— Extrait fourni —
------------------------------

Ce qu’il faut retenir Résumé généré par IA #
- Le Pentagone avait classé Anthropic comme risque pour sa chaîne d'approvisionnement, forçant ses partenaires à couper les ponts avec l'entreprise
- Une juge fédérale juge cette décision illégale et sans fondement, alors qu'Anthropic avait simplement refusé que ses modèles servent à la surveillance de masse ou aux armes autonomes
- La juge rappelle que la sécurité nationale ne peut pas servir de prétexte pour punir une entreprise qui critique le gouvernement, mais l'administration Trump devrait contester cette décision
Une juge fédérale vient de donner tort à l'administration Trump pour son bras de fer avec Anthropic, la société qui édite l'assistant Claude et fait figure de grand rival d'OpenAI dans la course à l'intelligence artificielle.
Tout part d'une décision du Pentagone, qui avait rangé Anthropic dans la catégorie des risques pour sa chaîne d'approvisionnement, une étiquette bureaucratique en apparence anodine mais lourde de conséquences.
Concrètement, le ministère de la Défense avait demandé aux entreprises travaillant avec l'armée américaine de couper les ponts avec Anthropic, une mise à l'index qui revenait à l'écarter d'un pan entier du marché d'un simple trait de plume.
Sauf que le motif de départ n'avait pas grand-chose à voir avec une vraie faille de sécurité. Anthropic avait juste refusé que ses modèles d'IA servent à faire de la surveillance de masse ou à piloter des armes autonomes, une ligne rouge que la boîte revendique depuis un moment.
La juge a carrément qualifié ce move d'illégal, et dépourvu du moindre fondement, rien que ça.

------------------------------

— Données sources —
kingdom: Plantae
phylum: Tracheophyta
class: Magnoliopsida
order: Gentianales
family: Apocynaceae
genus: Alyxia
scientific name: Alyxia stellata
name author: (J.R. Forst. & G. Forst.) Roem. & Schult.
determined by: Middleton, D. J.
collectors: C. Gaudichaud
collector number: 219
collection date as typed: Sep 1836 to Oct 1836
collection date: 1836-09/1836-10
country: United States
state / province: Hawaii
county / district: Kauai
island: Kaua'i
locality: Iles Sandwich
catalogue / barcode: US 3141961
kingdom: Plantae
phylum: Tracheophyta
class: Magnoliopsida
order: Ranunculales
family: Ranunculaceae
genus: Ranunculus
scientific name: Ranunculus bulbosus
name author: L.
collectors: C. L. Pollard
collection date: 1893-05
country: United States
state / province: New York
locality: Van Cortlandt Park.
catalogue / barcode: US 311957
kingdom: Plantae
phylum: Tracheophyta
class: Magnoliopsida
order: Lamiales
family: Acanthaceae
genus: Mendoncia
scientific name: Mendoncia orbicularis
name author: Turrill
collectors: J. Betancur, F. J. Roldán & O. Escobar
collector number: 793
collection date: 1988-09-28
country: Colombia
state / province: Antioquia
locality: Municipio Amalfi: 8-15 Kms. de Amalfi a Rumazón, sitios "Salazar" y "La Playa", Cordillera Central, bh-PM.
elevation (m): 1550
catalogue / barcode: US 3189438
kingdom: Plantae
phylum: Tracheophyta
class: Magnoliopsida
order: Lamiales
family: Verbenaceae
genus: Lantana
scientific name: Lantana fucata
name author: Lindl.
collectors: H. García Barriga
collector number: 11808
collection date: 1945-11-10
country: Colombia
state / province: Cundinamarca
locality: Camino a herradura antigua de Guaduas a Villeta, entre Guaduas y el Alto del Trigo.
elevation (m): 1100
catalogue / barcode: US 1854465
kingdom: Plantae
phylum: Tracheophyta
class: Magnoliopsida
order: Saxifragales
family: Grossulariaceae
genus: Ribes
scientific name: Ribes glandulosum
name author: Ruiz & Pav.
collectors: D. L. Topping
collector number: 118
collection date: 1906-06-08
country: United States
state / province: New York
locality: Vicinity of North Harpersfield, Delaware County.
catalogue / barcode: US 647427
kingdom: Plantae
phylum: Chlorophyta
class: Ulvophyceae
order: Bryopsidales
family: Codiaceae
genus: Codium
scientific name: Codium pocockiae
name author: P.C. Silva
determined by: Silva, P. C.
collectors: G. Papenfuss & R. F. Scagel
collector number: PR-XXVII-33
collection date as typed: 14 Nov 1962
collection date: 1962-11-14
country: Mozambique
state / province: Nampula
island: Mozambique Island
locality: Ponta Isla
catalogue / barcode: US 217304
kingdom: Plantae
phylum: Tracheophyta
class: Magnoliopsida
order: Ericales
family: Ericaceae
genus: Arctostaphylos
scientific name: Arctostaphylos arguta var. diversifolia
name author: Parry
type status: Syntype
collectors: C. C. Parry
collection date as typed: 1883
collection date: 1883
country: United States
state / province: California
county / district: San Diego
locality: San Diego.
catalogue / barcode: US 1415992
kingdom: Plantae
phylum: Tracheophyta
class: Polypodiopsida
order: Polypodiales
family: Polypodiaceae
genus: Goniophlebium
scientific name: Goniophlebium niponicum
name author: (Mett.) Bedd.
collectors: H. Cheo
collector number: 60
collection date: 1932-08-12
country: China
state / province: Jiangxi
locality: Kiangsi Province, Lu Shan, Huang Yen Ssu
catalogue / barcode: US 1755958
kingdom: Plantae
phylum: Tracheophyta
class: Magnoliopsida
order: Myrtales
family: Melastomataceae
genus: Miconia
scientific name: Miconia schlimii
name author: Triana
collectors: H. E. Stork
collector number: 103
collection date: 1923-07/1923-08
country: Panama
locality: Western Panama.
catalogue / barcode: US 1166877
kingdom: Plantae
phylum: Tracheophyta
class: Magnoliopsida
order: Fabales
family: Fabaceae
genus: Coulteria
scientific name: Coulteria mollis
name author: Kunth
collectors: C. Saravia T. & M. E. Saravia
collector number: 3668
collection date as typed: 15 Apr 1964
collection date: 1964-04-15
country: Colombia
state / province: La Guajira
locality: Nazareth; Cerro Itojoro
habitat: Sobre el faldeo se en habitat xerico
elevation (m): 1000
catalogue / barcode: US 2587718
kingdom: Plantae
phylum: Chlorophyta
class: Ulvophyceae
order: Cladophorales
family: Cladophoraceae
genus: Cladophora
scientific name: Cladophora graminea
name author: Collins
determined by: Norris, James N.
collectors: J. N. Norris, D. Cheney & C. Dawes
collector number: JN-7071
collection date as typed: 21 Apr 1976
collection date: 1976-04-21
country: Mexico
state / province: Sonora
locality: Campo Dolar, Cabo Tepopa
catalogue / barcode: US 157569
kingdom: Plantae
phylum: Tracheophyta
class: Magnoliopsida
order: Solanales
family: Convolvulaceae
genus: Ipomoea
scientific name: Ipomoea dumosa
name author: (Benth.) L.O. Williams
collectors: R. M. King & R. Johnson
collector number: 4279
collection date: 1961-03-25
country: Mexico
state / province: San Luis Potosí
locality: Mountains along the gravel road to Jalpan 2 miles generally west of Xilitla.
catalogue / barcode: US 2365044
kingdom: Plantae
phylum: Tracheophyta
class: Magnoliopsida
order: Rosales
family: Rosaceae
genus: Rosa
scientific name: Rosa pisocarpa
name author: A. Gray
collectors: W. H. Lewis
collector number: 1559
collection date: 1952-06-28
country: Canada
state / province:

------------------------------

— Consigne 1 —
Énumère tous les points de la liste placée sous « Ce qu’il faut retenir » dans l'extrait fourni.
— Consigne 2 —
Renvoie sans aucune modification le passage de l'extrait fourni qui commence à « Tout part d'une » et se termine à « depuis un moment. ».

— Réponse attendue 1 —
- Le Pentagone avait classé Anthropic comme risque pour sa chaîne d'approvisionnement, forçant ses partenaires à couper les ponts avec l'entreprise
- Une juge fédérale juge cette décision illégale et sans fondement, alors qu'Anthropic avait simplement refusé que ses modèles servent à la surveillance de masse ou aux armes autonomes
- La juge rappelle que la sécurité nationale ne peut pas servir de prétexte pour punir une entreprise qui critique le gouvernement, mais l'administration Trump devrait contester cette décision

— Réponse attendue 2 —
Tout part d'une décision du Pentagone, qui avait rangé Anthropic dans la catégorie des risques pour sa chaîne d'approvisionnement, une étiquette bureaucratique en apparence anodine mais lourde de conséquences.
Concrètement, le ministère de la Défense avait demandé aux entreprises travaillant avec l'armée américaine de couper les ponts avec Anthropic, une mise à l'index qui revenait à l'écarter d'un pan entier du marché d'un simple trait de plume.
Sauf que le motif de départ n'avait pas grand-chose à voir avec une vraie faille de sécurité. Anthropic avait juste refusé que ses modèles d'IA servent à faire de la surveillance de masse ou à piloter des armes autonomes, une ligne rouge que la boîte revendique depuis un moment.